Five votes from the minor Basque Nationalist Party are expected to swing a tightly-balanced no-confidence motion against Spain’s center-right prime minister Mariano Rajoy, whose party has been caught up in a kickback scandal.
“Resign, Mr Rajoy. Your time is up,” Pedro Sanchez, the leader of the opposition socialists PSOE, which initiated the motion, told Spain’s parliament during a specially-scheduled debate on Thursday morning, before calling for “democratic renewal”.
As Rajoy’s People’s Party (PP) holds only 134 out of 350 seats in the Congress of Deputies, the lower chamber of the Spanish parliament, the prime minister needs the support of others to survive Friday’s vote, which requires a simple majority.

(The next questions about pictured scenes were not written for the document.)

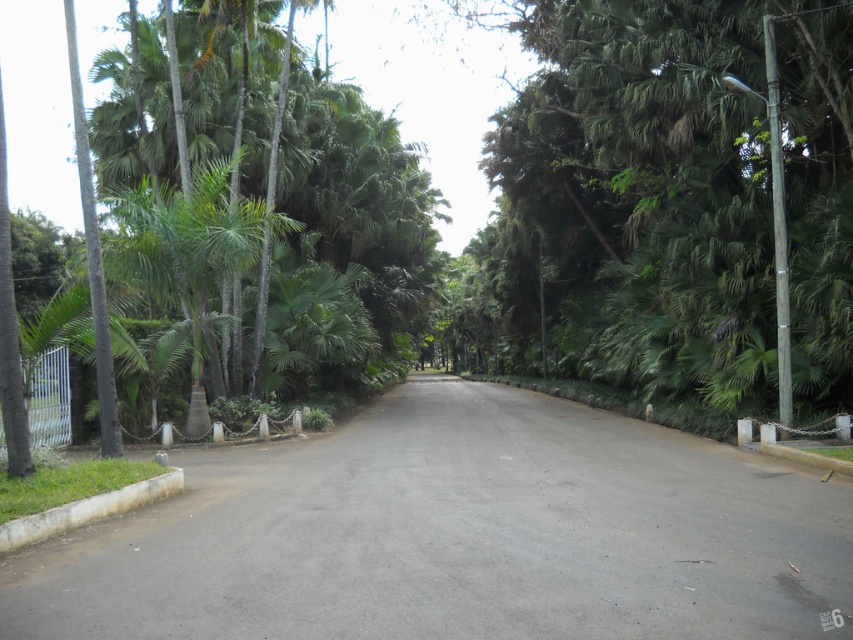
You are a landscape architect planning to install a new bench along the paved road. The bench requires a 10 meter clearance between any trees to ensure enough space. Based on the scene, will the distance between the green leafy tree at center and the green leafy palm at left allow for this bench installation?

The green leafy tree at center is 11.31 meters from the green leafy palm at left. Since the required clearance is 10 meters, the distance is sufficient, so the bench can be installed between them.

You are a gardener planning to plant a new tree in the grassy area next to the road. The green leafy tree at center and the green leafy palm at left are already present. Considering their widths, which tree would require more space to avoid overcrowding the area?

The green leafy palm at left requires more space because it has a greater width than the green leafy tree at center.

You are a pedestrian walking along the paved road and want to reach a green leafy palm at left. Which direction should you walk to get there from the green leafy tree at center?

The green leafy tree at center is positioned on the right side of the green leafy palm at left. To reach the green leafy palm at left from the green leafy tree at center, you should walk to the left.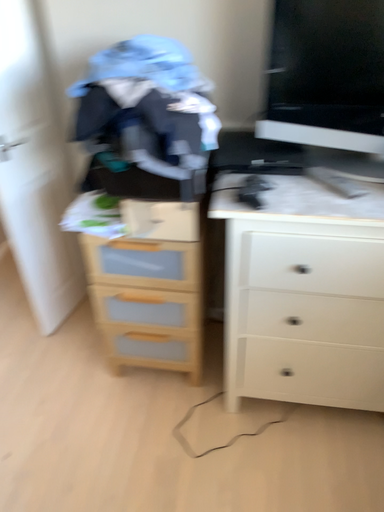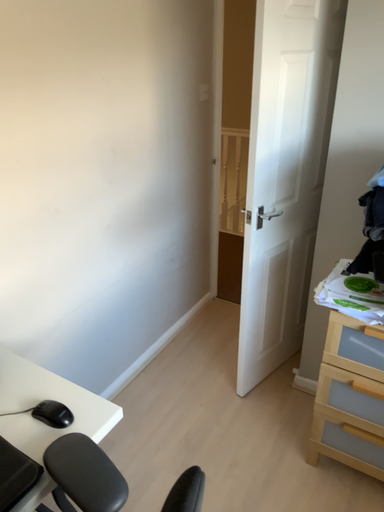
Question: Which way did the camera rotate in the video?

Choices:
 (A) rotated right
 (B) rotated left

Answer: (B)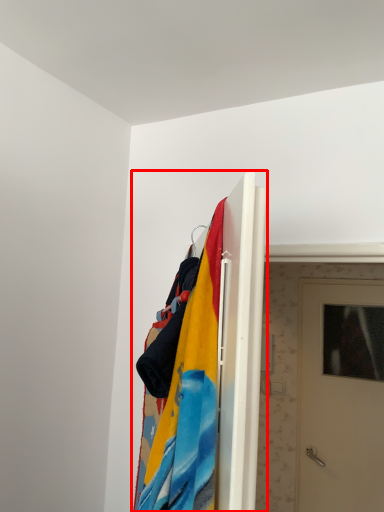
Question: From the image's perspective, where is closet (annotated by the red box) located relative to door?

Choices:
 (A) below
 (B) above

Answer: (B)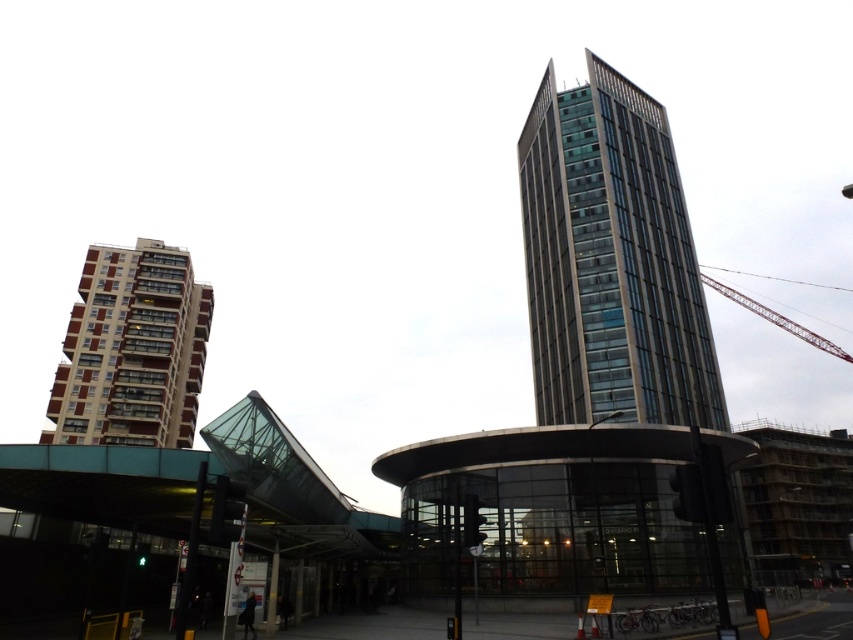
Between point (578, 403) and point (120, 410), which one is positioned behind?

Point (120, 410)

Which is in front, point (581, 291) or point (138, 372)?

Positioned in front is point (581, 291).

I want to click on glassy steel tower at upper right, so click(x=611, y=260).

Who is positioned more to the right, glassy steel tower at upper right or metallic red crane at upper right?

metallic red crane at upper right

Does glassy steel tower at upper right come behind metallic red crane at upper right?

That is False.

Is point (596, 276) positioned behind point (776, 323)?

That is False.

At what (x,y) coordinates should I click in order to perform the action: click on glassy steel tower at upper right. Please return your answer as a coordinate pair (x, y). The image size is (853, 640). Looking at the image, I should click on (611, 260).

From the picture: Measure the distance between point (192, 404) and camera.

Point (192, 404) and camera are 91.16 meters apart from each other.

Which is in front, point (85, 368) or point (759, 305)?

Positioned in front is point (85, 368).

Is point (119, 442) in front of point (717, 282)?

Yes.

Where is `beige concrete building at lower left`? The image size is (853, 640). beige concrete building at lower left is located at coordinates (132, 349).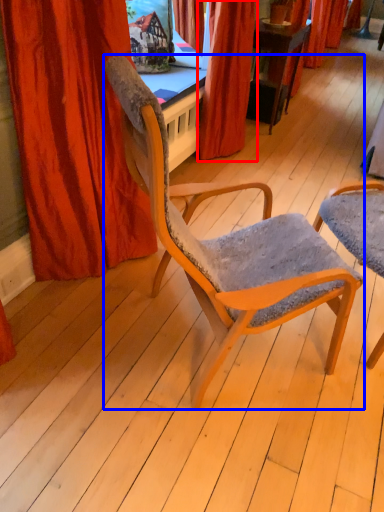
Question: Which of the following is the farthest to the observer, curtain (highlighted by a red box) or chair (highlighted by a blue box)?

Choices:
 (A) curtain
 (B) chair

Answer: (A)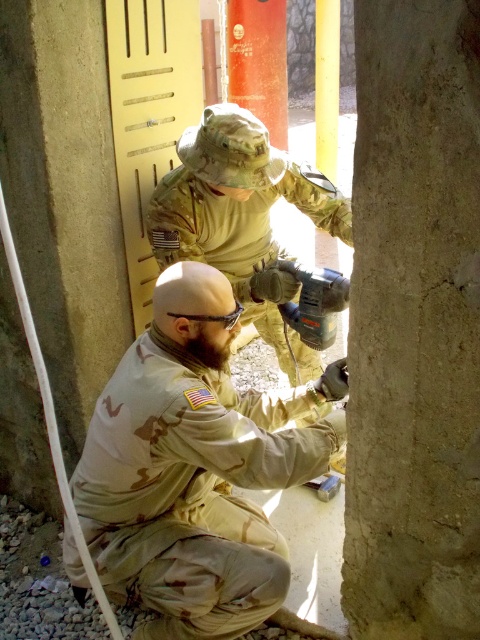
Which is more to the left, tan camouflage uniform at center or camouflage uniform at center?

tan camouflage uniform at center is more to the left.

Where is `tan camouflage uniform at center`? The image size is (480, 640). tan camouflage uniform at center is located at coordinates (194, 468).

Is camouflage uniform at center below metallic gray drill at center?

No.

Is the position of camouflage uniform at center more distant than that of metallic gray drill at center?

Yes.

This screenshot has width=480, height=640. What do you see at coordinates (241, 218) in the screenshot? I see `camouflage uniform at center` at bounding box center [241, 218].

Where is `camouflage uniform at center`? camouflage uniform at center is located at coordinates [x=241, y=218].

Does tan camouflage uniform at center have a lesser height compared to metallic gray drill at center?

Answer: No.

You are a GUI agent. You are given a task and a screenshot of the screen. Output one action in this format:
    pyautogui.click(x=<x>, y=<y>)
    Task: Click on the tan camouflage uniform at center
    Image resolution: width=480 pixels, height=640 pixels.
    Given the screenshot: What is the action you would take?
    pyautogui.click(x=194, y=468)

Where is `tan camouflage uniform at center`? tan camouflage uniform at center is located at coordinates click(x=194, y=468).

With the socialists, Catalan parties and upstart leftists Podemos on one side, and liberal Ciudadanos abstaining, the Basque Nationalist Party (PNV) is left as the kingmaker with its handful of representatives.
Both factions have attempted to curry favor with it. Rajoy promised an increase in investment in the north-eastern region in last week’s budget, which the PNV helped to get over the line. Sanchez reassured the Basque nationalists by promising to stick to those spending commitments for the next year.
Multiple media reports circulated in the morning, suggesting that PNV had gone over to the no-confidence side, paving the way for a new socialist-led coalition. The party itself confirmed the decision on Thursday afternoon, leaving Rajoy to fall on his sword and resign himself, or face what looks like an inevitable defeat.
Meanwhile, a bitter debate ranged in the chamber, in which an unapologetic Rajoy, who has led the country since 2011, accused his ousters of “playing Mother Teresa” with corruption accusations in order to worm their way into power.
“Sanchez wants to reach the presidency, but not by winning elections like others,” said Rajoy, noting that PSOE captured a mere 85 seats at the last election in 2016. “Everything loses importance when it comes to your ambition. This is an unhelpful attempt to take advantage of any shortcut to reach power.”
Rajoy also defended his party over the corruption indictment that last week saw dozens of former PP officials and backers jailed for money laundering and fraud, for operating a kickbacks-for-contracts scheme between 1999 and 2006. PP itself was fined €240,000 for benefitting from the racket.
The 63-year-old prime minister said that the behavior of individuals was not reflective of the party as a whole, and pointed out numerous scandals in which opposition socialists have recently been embroiled.
While the so-called Gurtel court case served as a pretext for the latest proceedings, PP has been vulnerable to toppling ever since it stitched together a weak coalition following a political deadlock two years ago.
Even if the current motion were to somehow fail, Ciudadanos say they will launch no-confidence proceedings of its own, with the aim of calling a fresh election for autumn, which could produce a more decisive result, and another swing away from the teetering centrist parties.